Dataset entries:

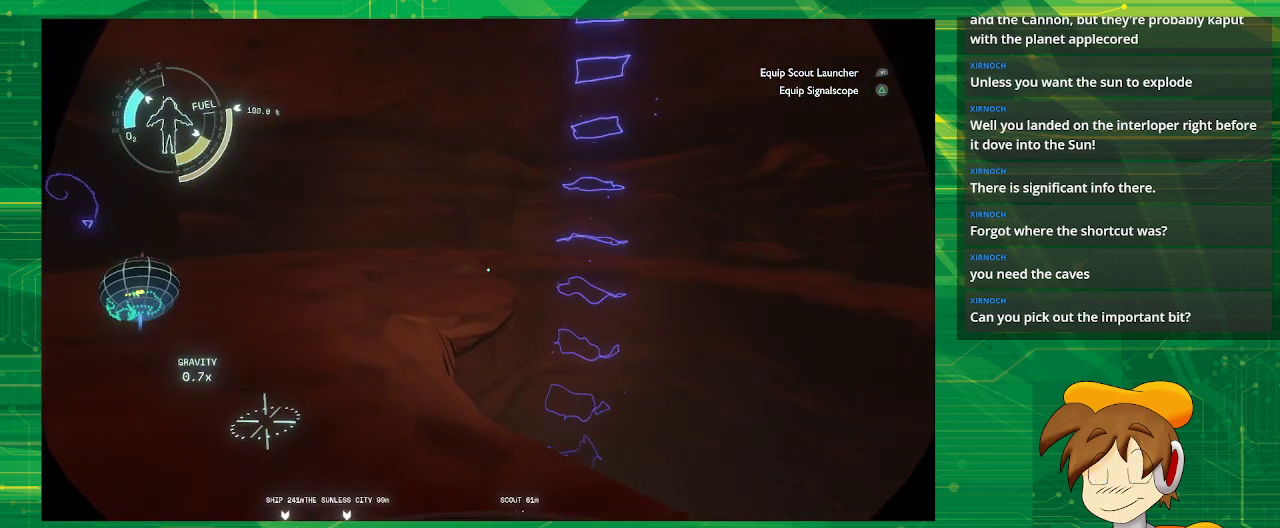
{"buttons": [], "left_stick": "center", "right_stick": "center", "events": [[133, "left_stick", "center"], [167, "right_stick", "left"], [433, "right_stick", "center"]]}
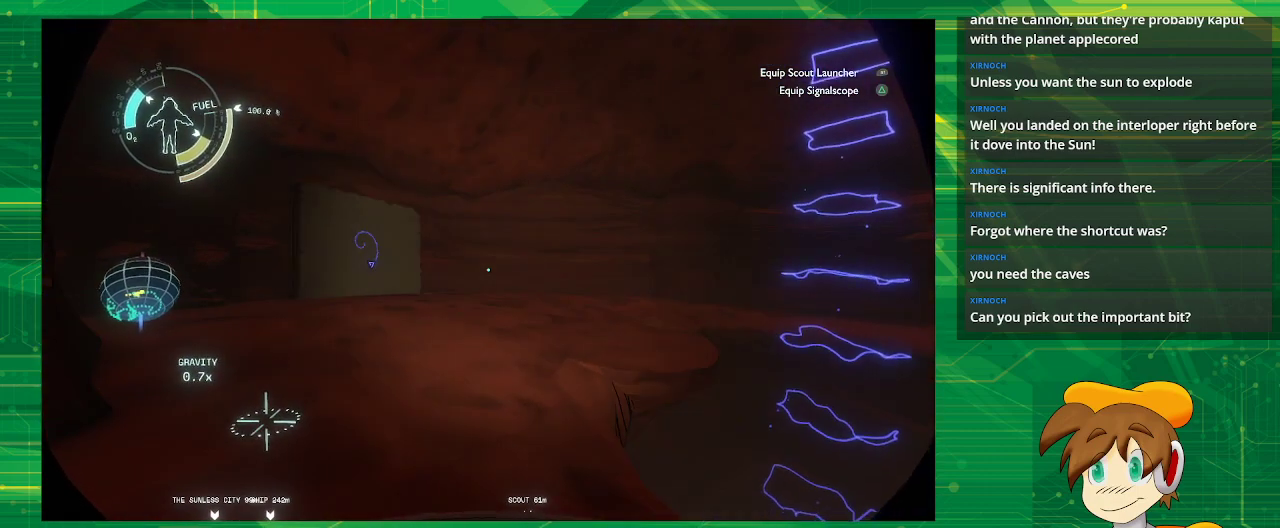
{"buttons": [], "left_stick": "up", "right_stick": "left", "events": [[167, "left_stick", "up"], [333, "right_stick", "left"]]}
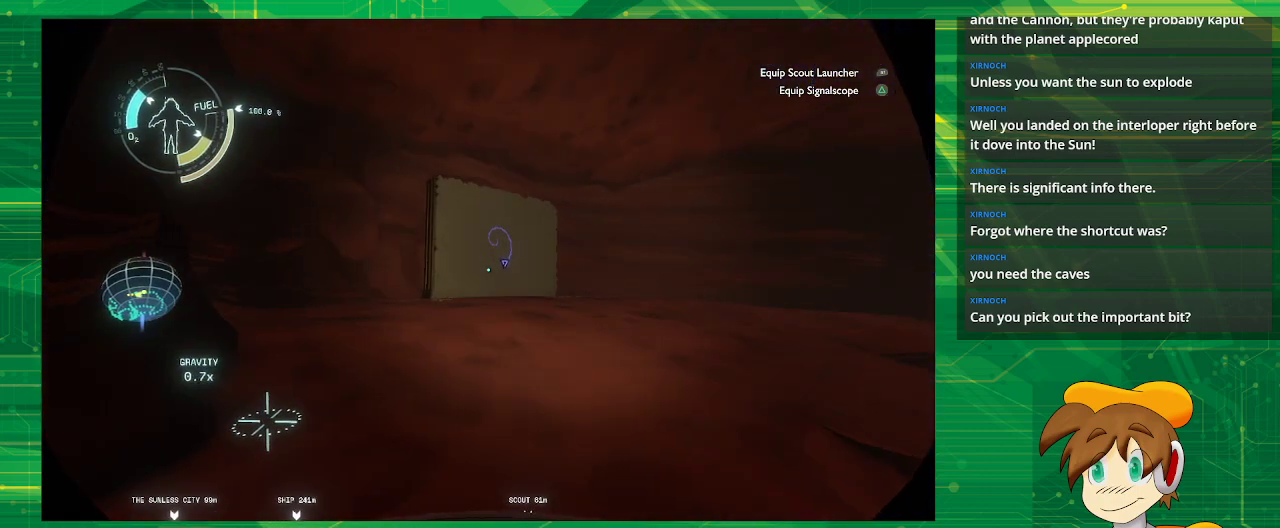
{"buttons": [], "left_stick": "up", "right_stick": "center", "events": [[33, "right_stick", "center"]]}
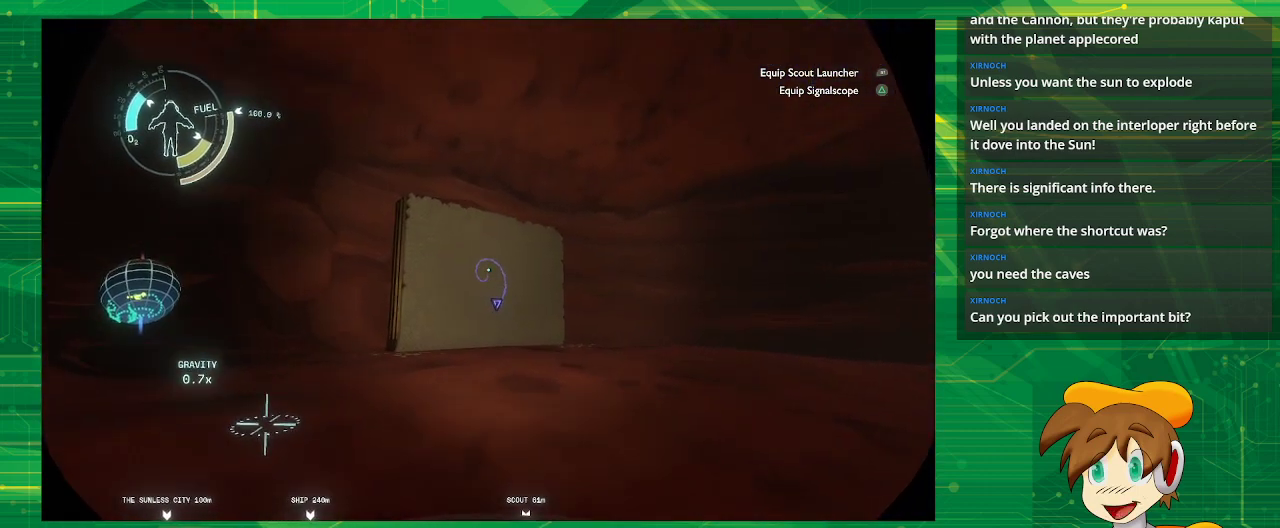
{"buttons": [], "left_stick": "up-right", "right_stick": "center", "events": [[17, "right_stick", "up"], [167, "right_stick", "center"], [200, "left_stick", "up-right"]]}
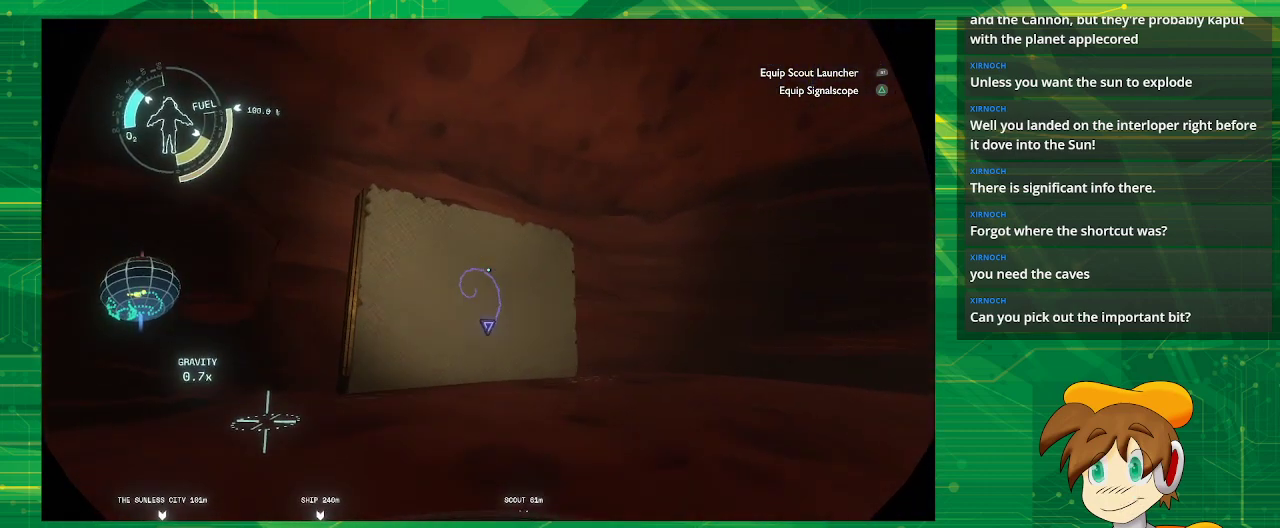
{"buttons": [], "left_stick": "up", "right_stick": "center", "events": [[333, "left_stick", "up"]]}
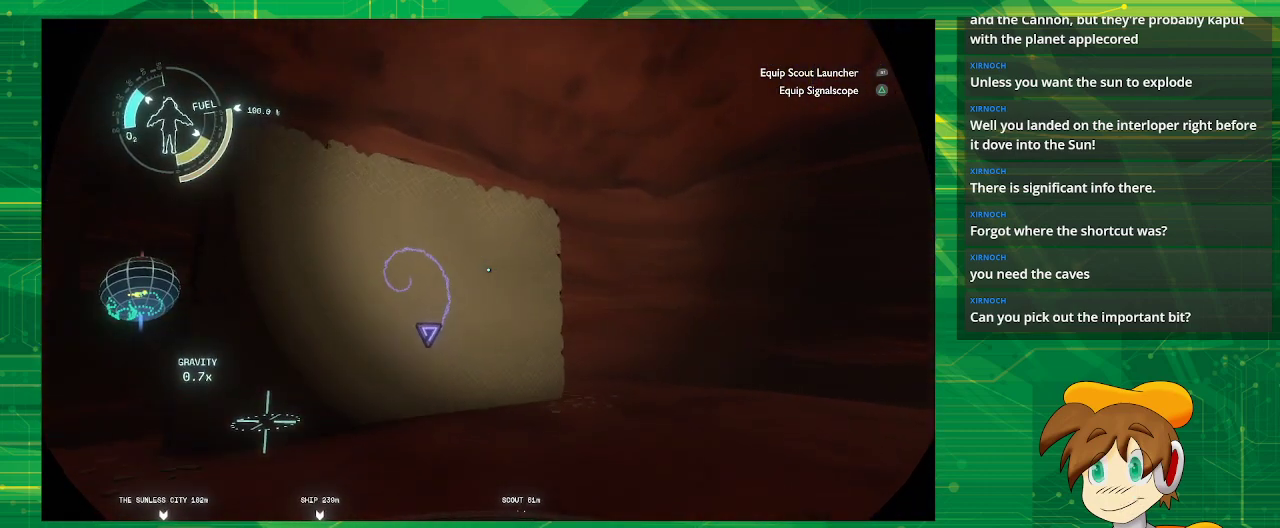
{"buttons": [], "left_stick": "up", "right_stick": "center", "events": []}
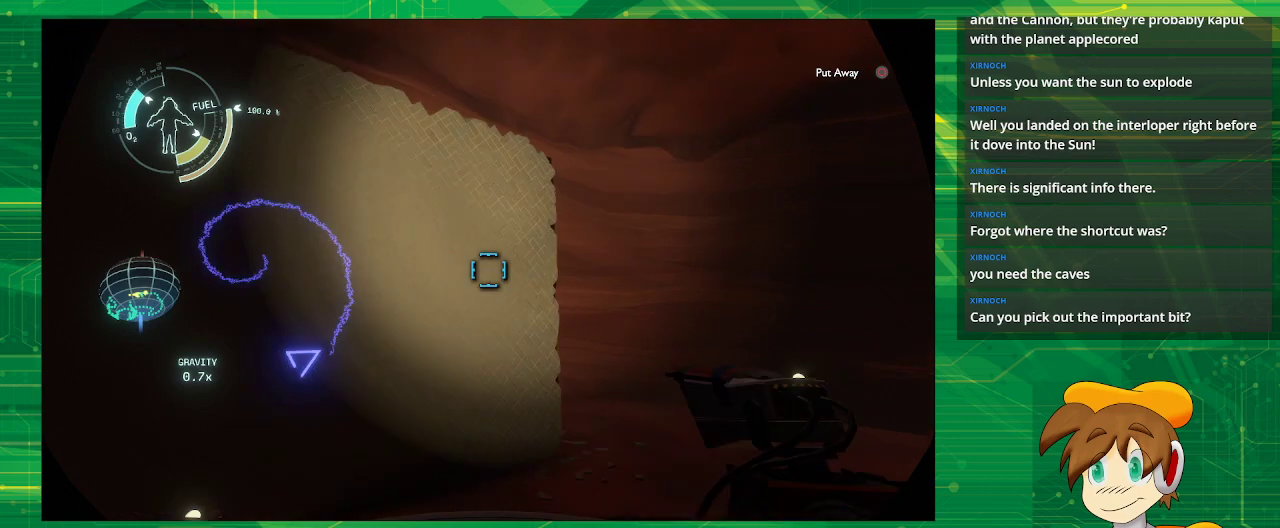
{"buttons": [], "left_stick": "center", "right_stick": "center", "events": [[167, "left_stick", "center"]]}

[What is required]:
Please print all the entries exactly as written, but drop the pictures.

[The completed task]:
{"buttons": [], "left_stick": "center", "right_stick": "center", "events": [[133, "left_stick", "center"], [167, "right_stick", "left"], [433, "right_stick", "center"]]}
{"buttons": [], "left_stick": "up", "right_stick": "left", "events": [[167, "left_stick", "up"], [333, "right_stick", "left"]]}
{"buttons": [], "left_stick": "up", "right_stick": "center", "events": [[33, "right_stick", "center"]]}
{"buttons": [], "left_stick": "up-right", "right_stick": "center", "events": [[17, "right_stick", "up"], [167, "right_stick", "center"], [200, "left_stick", "up-right"]]}
{"buttons": [], "left_stick": "up", "right_stick": "center", "events": [[333, "left_stick", "up"]]}
{"buttons": [], "left_stick": "up", "right_stick": "center", "events": []}
{"buttons": [], "left_stick": "center", "right_stick": "center", "events": [[167, "left_stick", "center"]]}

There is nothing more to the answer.